» **What needs to be done**: Edit the records from their start through the line containing "homemade dried pasta, including the type of" by changing "dough" to "mixture", leaving everything else unchanged.

--- Provided records Enclosed Below ---

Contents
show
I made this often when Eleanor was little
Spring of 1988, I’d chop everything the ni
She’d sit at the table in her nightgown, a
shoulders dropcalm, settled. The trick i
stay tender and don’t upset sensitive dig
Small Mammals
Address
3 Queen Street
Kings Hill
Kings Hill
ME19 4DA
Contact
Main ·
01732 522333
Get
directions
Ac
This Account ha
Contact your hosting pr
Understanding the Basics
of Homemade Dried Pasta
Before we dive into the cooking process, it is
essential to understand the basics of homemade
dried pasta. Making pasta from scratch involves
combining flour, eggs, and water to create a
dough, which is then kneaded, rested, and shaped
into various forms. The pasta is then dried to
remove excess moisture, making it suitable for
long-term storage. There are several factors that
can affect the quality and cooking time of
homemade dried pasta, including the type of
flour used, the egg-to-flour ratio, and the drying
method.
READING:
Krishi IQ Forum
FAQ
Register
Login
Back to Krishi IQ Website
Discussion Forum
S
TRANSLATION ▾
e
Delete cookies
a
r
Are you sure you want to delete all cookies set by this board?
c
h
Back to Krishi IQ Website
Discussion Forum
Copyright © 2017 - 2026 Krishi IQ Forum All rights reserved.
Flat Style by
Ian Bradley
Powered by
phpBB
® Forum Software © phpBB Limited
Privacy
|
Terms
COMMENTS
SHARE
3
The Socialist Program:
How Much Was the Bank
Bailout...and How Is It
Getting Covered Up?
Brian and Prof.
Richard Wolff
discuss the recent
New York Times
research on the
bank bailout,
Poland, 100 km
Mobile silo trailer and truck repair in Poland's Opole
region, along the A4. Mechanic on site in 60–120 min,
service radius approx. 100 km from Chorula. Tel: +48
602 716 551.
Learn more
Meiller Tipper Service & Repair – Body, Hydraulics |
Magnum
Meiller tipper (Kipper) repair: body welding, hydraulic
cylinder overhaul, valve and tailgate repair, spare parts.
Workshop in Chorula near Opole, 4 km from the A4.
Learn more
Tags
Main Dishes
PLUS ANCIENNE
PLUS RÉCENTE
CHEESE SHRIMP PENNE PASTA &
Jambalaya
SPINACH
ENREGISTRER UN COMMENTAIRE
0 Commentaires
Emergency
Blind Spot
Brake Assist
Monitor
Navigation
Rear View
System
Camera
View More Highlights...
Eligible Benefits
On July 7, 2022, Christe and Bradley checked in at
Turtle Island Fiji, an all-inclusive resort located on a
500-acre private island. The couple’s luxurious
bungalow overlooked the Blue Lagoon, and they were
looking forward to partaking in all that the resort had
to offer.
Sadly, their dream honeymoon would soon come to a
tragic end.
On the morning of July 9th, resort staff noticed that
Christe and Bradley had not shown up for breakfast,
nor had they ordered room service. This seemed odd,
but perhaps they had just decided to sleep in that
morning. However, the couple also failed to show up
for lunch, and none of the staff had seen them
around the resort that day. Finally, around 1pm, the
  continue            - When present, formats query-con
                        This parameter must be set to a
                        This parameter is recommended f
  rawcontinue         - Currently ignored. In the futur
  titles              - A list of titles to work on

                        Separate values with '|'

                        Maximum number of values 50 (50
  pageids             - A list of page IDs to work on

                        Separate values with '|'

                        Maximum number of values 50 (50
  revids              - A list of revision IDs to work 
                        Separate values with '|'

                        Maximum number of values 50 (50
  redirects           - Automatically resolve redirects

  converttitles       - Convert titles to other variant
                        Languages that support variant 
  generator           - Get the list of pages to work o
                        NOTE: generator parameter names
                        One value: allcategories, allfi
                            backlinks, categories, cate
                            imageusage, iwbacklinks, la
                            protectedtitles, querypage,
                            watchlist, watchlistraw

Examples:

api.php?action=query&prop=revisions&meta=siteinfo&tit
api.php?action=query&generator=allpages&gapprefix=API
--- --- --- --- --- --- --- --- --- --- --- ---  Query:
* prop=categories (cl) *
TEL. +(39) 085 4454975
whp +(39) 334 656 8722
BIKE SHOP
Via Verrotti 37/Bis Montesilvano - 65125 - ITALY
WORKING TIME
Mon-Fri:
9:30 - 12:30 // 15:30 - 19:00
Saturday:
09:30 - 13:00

--- End of Enclosed Provided records ---

» **Task answer**:
Contents
show
I made this often when Eleanor was little
Spring of 1988, I’d chop everything the ni
She’d sit at the table in her nightgown, a
shoulders dropcalm, settled. The trick i
stay tender and don’t upset sensitive dig
Small Mammals
Address
3 Queen Street
Kings Hill
Kings Hill
ME19 4DA
Contact
Main ·
01732 522333
Get
directions
Ac
This Account ha
Contact your hosting pr
Understanding the Basics
of Homemade Dried Pasta
Before we dive into the cooking process, it is
essential to understand the basics of homemade
dried pasta. Making pasta from scratch involves
combining flour, eggs, and water to create a
mixture, which is then kneaded, rested, and shaped
into various forms. The pasta is then dried to
remove excess moisture, making it suitable for
long-term storage. There are several factors that
can affect the quality and cooking time of
homemade dried pasta, including the type of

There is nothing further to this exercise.